◆ TASK GOAL ◆
Reproduce the data word for word, from its first line through the line containing "নির্মাণশিল্পে", including both ends. Leave the pictures out of your answer.

◆ MATERIAL FOR THIS TASK ◆
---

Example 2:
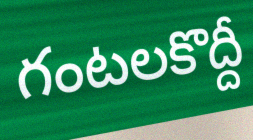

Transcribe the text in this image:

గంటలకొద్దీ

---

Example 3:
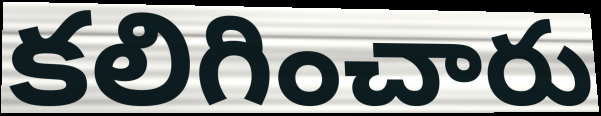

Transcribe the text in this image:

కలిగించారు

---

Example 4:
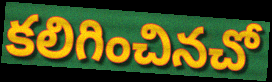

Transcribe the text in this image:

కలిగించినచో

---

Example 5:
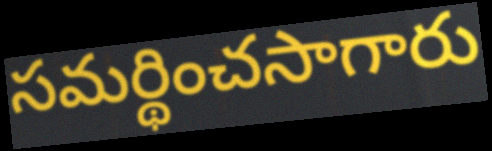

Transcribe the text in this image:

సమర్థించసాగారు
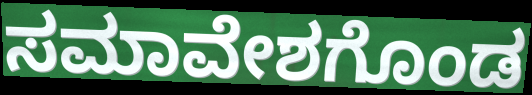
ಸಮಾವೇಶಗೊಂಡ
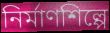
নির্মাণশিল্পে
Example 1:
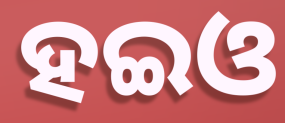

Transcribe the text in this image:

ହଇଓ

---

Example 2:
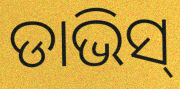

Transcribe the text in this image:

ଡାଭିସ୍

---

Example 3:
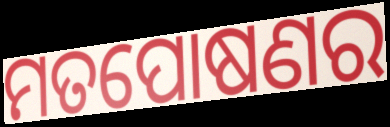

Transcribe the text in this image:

◆ RESPONSE TO THIS TASK ◆
---

Example 2:

Transcribe the text in this image:

గంటలకొద్దీ

---

Example 3:

Transcribe the text in this image:

కలిగించారు

---

Example 4:

Transcribe the text in this image:

కలిగించినచో

---

Example 5:

Transcribe the text in this image:

సమర్థించసాగారు
ಸಮಾವೇಶಗೊಂಡ
নির্মাণশিল্পে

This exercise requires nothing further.